> Instructions for the task: Reproduce the entries so that every line matches the original exactly.

> Entries supplied:
=-=-=-=-=

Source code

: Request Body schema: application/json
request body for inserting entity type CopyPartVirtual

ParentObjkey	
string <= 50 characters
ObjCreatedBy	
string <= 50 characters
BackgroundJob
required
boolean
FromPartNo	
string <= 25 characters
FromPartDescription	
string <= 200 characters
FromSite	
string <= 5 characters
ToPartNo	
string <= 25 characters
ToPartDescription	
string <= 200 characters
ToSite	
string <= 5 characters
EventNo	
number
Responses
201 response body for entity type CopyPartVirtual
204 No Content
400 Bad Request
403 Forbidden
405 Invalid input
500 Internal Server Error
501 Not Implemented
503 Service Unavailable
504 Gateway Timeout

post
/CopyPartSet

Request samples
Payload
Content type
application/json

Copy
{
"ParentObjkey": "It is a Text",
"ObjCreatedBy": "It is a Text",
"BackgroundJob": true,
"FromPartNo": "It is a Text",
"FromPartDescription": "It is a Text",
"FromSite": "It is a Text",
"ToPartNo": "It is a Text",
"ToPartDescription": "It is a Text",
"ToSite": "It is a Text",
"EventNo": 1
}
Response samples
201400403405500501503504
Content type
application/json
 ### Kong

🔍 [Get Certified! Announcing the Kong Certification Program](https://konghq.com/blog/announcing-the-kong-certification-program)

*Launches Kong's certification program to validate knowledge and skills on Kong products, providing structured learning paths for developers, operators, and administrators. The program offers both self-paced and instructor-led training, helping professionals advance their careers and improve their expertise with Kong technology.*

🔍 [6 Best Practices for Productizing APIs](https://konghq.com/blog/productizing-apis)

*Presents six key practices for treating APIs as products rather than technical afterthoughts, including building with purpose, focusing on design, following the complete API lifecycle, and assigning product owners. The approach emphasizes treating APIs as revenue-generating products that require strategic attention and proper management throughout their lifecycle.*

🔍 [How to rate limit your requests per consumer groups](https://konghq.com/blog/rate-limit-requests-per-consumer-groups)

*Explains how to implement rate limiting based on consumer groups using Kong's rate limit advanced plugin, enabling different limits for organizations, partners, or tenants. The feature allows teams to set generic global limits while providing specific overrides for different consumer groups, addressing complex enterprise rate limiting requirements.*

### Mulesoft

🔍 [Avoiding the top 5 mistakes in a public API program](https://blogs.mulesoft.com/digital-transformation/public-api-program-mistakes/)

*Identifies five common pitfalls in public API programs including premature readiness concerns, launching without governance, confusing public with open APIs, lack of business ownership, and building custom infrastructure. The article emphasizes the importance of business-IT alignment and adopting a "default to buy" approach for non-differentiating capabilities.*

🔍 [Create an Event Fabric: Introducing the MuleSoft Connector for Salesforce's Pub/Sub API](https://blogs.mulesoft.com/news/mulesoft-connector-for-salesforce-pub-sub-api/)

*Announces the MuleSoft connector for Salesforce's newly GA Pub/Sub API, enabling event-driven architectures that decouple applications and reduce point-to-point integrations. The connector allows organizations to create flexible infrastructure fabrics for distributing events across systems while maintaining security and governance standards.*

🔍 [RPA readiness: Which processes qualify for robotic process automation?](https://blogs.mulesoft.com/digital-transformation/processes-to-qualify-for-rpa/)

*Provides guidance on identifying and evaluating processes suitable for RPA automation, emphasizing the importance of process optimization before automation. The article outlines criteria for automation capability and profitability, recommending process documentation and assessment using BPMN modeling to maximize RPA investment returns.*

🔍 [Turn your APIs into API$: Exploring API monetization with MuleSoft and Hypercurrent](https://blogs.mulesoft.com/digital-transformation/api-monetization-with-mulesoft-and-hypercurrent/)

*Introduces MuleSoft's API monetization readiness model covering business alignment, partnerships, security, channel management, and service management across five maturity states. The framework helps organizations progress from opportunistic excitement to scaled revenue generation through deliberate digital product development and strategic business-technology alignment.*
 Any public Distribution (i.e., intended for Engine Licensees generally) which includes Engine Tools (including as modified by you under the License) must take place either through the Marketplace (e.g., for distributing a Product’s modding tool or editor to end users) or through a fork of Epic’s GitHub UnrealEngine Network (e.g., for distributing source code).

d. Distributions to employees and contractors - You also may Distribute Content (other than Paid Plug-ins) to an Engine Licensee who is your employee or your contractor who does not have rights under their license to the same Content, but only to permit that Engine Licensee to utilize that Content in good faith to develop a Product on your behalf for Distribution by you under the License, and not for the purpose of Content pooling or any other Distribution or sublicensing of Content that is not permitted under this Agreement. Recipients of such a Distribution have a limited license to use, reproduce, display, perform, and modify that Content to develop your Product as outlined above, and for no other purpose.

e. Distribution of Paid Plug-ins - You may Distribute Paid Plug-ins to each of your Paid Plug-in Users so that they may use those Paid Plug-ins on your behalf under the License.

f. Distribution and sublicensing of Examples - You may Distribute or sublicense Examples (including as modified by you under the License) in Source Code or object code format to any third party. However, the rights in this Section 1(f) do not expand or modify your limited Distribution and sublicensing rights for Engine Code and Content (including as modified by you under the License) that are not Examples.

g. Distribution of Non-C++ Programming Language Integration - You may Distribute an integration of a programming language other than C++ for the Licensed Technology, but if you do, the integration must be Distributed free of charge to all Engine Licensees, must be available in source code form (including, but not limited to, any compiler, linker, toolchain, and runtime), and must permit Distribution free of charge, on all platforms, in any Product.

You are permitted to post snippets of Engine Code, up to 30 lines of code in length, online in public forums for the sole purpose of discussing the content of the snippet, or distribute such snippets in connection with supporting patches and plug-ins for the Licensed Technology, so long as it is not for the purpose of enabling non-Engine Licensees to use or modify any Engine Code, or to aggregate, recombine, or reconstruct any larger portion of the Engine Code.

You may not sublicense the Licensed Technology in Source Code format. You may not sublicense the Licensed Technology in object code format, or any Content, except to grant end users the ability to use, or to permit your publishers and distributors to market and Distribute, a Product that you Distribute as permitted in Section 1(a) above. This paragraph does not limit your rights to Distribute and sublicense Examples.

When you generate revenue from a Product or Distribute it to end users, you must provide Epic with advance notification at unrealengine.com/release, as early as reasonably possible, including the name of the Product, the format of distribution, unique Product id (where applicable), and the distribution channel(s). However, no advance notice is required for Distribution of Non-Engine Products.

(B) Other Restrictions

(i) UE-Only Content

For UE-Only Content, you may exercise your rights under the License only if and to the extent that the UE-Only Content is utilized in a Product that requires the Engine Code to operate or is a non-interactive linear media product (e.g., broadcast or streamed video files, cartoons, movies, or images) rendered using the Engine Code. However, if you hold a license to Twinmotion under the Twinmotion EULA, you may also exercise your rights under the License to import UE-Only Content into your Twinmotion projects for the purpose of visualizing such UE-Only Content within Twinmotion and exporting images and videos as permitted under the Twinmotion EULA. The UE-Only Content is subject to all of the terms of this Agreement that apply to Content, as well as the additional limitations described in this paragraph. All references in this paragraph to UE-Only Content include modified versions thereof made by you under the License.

=-=-=-=-=

> Response to this exercise:
Source code

: Request Body schema: application/json
request body for inserting entity type CopyPartVirtual

ParentObjkey	
string <= 50 characters
ObjCreatedBy	
string <= 50 characters
BackgroundJob
required
boolean
FromPartNo	
string <= 25 characters
FromPartDescription	
string <= 200 characters
FromSite	
string <= 5 characters
ToPartNo	
string <= 25 characters
ToPartDescription	
string <= 200 characters
ToSite	
string <= 5 characters
EventNo	
number
Responses
201 response body for entity type CopyPartVirtual
204 No Content
400 Bad Request
403 Forbidden
405 Invalid input
500 Internal Server Error
501 Not Implemented
503 Service Unavailable
504 Gateway Timeout

post
/CopyPartSet

Request samples
Payload
Content type
application/json

Copy
{
"ParentObjkey": "It is a Text",
"ObjCreatedBy": "It is a Text",
"BackgroundJob": true,
"FromPartNo": "It is a Text",
"FromPartDescription": "It is a Text",
"FromSite": "It is a Text",
"ToPartNo": "It is a Text",
"ToPartDescription": "It is a Text",
"ToSite": "It is a Text",
"EventNo": 1
}
Response samples
201400403405500501503504
Content type
application/json
 ### Kong

🔍 [Get Certified! Announcing the Kong Certification Program](https://konghq.com/blog/announcing-the-kong-certification-program)

*Launches Kong's certification program to validate knowledge and skills on Kong products, providing structured learning paths for developers, operators, and administrators. The program offers both self-paced and instructor-led training, helping professionals advance their careers and improve their expertise with Kong technology.*

🔍 [6 Best Practices for Productizing APIs](https://konghq.com/blog/productizing-apis)

*Presents six key practices for treating APIs as products rather than technical afterthoughts, including building with purpose, focusing on design, following the complete API lifecycle, and assigning product owners. The approach emphasizes treating APIs as revenue-generating products that require strategic attention and proper management throughout their lifecycle.*

🔍 [How to rate limit your requests per consumer groups](https://konghq.com/blog/rate-limit-requests-per-consumer-groups)

*Explains how to implement rate limiting based on consumer groups using Kong's rate limit advanced plugin, enabling different limits for organizations, partners, or tenants. The feature allows teams to set generic global limits while providing specific overrides for different consumer groups, addressing complex enterprise rate limiting requirements.*

### Mulesoft

🔍 [Avoiding the top 5 mistakes in a public API program](https://blogs.mulesoft.com/digital-transformation/public-api-program-mistakes/)

*Identifies five common pitfalls in public API programs including premature readiness concerns, launching without governance, confusing public with open APIs, lack of business ownership, and building custom infrastructure. The article emphasizes the importance of business-IT alignment and adopting a "default to buy" approach for non-differentiating capabilities.*

🔍 [Create an Event Fabric: Introducing the MuleSoft Connector for Salesforce's Pub/Sub API](https://blogs.mulesoft.com/news/mulesoft-connector-for-salesforce-pub-sub-api/)

*Announces the MuleSoft connector for Salesforce's newly GA Pub/Sub API, enabling event-driven architectures that decouple applications and reduce point-to-point integrations. The connector allows organizations to create flexible infrastructure fabrics for distributing events across systems while maintaining security and governance standards.*

🔍 [RPA readiness: Which processes qualify for robotic process automation?](https://blogs.mulesoft.com/digital-transformation/processes-to-qualify-for-rpa/)

*Provides guidance on identifying and evaluating processes suitable for RPA automation, emphasizing the importance of process optimization before automation. The article outlines criteria for automation capability and profitability, recommending process documentation and assessment using BPMN modeling to maximize RPA investment returns.*

🔍 [Turn your APIs into API$: Exploring API monetization with MuleSoft and Hypercurrent](https://blogs.mulesoft.com/digital-transformation/api-monetization-with-mulesoft-and-hypercurrent/)

*Introduces MuleSoft's API monetization readiness model covering business alignment, partnerships, security, channel management, and service management across five maturity states. The framework helps organizations progress from opportunistic excitement to scaled revenue generation through deliberate digital product development and strategic business-technology alignment.*
 Any public Distribution (i.e., intended for Engine Licensees generally) which includes Engine Tools (including as modified by you under the License) must take place either through the Marketplace (e.g., for distributing a Product’s modding tool or editor to end users) or through a fork of Epic’s GitHub UnrealEngine Network (e.g., for distributing source code).

d. Distributions to employees and contractors - You also may Distribute Content (other than Paid Plug-ins) to an Engine Licensee who is your employee or your contractor who does not have rights under their license to the same Content, but only to permit that Engine Licensee to utilize that Content in good faith to develop a Product on your behalf for Distribution by you under the License, and not for the purpose of Content pooling or any other Distribution or sublicensing of Content that is not permitted under this Agreement. Recipients of such a Distribution have a limited license to use, reproduce, display, perform, and modify that Content to develop your Product as outlined above, and for no other purpose.

e. Distribution of Paid Plug-ins - You may Distribute Paid Plug-ins to each of your Paid Plug-in Users so that they may use those Paid Plug-ins on your behalf under the License.

f. Distribution and sublicensing of Examples - You may Distribute or sublicense Examples (including as modified by you under the License) in Source Code or object code format to any third party. However, the rights in this Section 1(f) do not expand or modify your limited Distribution and sublicensing rights for Engine Code and Content (including as modified by you under the License) that are not Examples.

g. Distribution of Non-C++ Programming Language Integration - You may Distribute an integration of a programming language other than C++ for the Licensed Technology, but if you do, the integration must be Distributed free of charge to all Engine Licensees, must be available in source code form (including, but not limited to, any compiler, linker, toolchain, and runtime), and must permit Distribution free of charge, on all platforms, in any Product.

You are permitted to post snippets of Engine Code, up to 30 lines of code in length, online in public forums for the sole purpose of discussing the content of the snippet, or distribute such snippets in connection with supporting patches and plug-ins for the Licensed Technology, so long as it is not for the purpose of enabling non-Engine Licensees to use or modify any Engine Code, or to aggregate, recombine, or reconstruct any larger portion of the Engine Code.

You may not sublicense the Licensed Technology in Source Code format. You may not sublicense the Licensed Technology in object code format, or any Content, except to grant end users the ability to use, or to permit your publishers and distributors to market and Distribute, a Product that you Distribute as permitted in Section 1(a) above. This paragraph does not limit your rights to Distribute and sublicense Examples.

When you generate revenue from a Product or Distribute it to end users, you must provide Epic with advance notification at unrealengine.com/release, as early as reasonably possible, including the name of the Product, the format of distribution, unique Product id (where applicable), and the distribution channel(s). However, no advance notice is required for Distribution of Non-Engine Products.

(B) Other Restrictions

(i) UE-Only Content

For UE-Only Content, you may exercise your rights under the License only if and to the extent that the UE-Only Content is utilized in a Product that requires the Engine Code to operate or is a non-interactive linear media product (e.g., broadcast or streamed video files, cartoons, movies, or images) rendered using the Engine Code. However, if you hold a license to Twinmotion under the Twinmotion EULA, you may also exercise your rights under the License to import UE-Only Content into your Twinmotion projects for the purpose of visualizing such UE-Only Content within Twinmotion and exporting images and videos as permitted under the Twinmotion EULA. The UE-Only Content is subject to all of the terms of this Agreement that apply to Content, as well as the additional limitations described in this paragraph. All references in this paragraph to UE-Only Content include modified versions thereof made by you under the License.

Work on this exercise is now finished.